Dataset records »
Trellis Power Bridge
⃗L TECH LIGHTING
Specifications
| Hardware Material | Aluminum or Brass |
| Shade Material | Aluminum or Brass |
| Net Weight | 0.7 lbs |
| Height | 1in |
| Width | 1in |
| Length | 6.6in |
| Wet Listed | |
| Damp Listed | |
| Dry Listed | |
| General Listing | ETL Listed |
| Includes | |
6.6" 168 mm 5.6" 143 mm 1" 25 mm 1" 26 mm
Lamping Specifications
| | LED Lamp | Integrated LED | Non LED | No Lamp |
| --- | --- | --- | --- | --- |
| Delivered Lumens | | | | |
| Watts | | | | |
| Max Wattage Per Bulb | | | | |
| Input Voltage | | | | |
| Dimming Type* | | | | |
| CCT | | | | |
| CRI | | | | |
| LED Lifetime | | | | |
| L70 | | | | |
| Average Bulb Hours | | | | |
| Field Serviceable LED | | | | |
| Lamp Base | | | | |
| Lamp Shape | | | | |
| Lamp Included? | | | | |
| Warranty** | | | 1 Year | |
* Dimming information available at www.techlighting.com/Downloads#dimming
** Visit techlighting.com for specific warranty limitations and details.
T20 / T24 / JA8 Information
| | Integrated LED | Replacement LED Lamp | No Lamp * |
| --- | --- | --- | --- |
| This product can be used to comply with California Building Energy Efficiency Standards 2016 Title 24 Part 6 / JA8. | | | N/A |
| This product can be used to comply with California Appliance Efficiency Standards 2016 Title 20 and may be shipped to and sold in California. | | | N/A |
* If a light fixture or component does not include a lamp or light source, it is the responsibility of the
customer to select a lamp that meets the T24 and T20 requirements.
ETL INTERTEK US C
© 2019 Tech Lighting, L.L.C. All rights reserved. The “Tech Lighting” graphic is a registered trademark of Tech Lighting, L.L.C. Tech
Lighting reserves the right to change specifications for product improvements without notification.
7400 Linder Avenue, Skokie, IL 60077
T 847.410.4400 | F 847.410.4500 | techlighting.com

What to do »
Once you find the line containing "Per Bulb | | | | |", copy it and every line after it through the end of the records, exactly as they stand.

Result of this exercise »
| Max Wattage Per Bulb | | | | |
| Input Voltage | | | | |
| Dimming Type* | | | | |
| CCT | | | | |
| CRI | | | | |
| LED Lifetime | | | | |
| L70 | | | | |
| Average Bulb Hours | | | | |
| Field Serviceable LED | | | | |
| Lamp Base | | | | |
| Lamp Shape | | | | |
| Lamp Included? | | | | |
| Warranty** | | | 1 Year | |
* Dimming information available at www.techlighting.com/Downloads#dimming
** Visit techlighting.com for specific warranty limitations and details.
T20 / T24 / JA8 Information
| | Integrated LED | Replacement LED Lamp | No Lamp * |
| --- | --- | --- | --- |
| This product can be used to comply with California Building Energy Efficiency Standards 2016 Title 24 Part 6 / JA8. | | | N/A |
| This product can be used to comply with California Appliance Efficiency Standards 2016 Title 20 and may be shipped to and sold in California. | | | N/A |
* If a light fixture or component does not include a lamp or light source, it is the responsibility of the
customer to select a lamp that meets the T24 and T20 requirements.
ETL INTERTEK US C
© 2019 Tech Lighting, L.L.C. All rights reserved. The “Tech Lighting” graphic is a registered trademark of Tech Lighting, L.L.C. Tech
Lighting reserves the right to change specifications for product improvements without notification.
7400 Linder Avenue, Skokie, IL 60077
T 847.410.4400 | F 847.410.4500 | techlighting.com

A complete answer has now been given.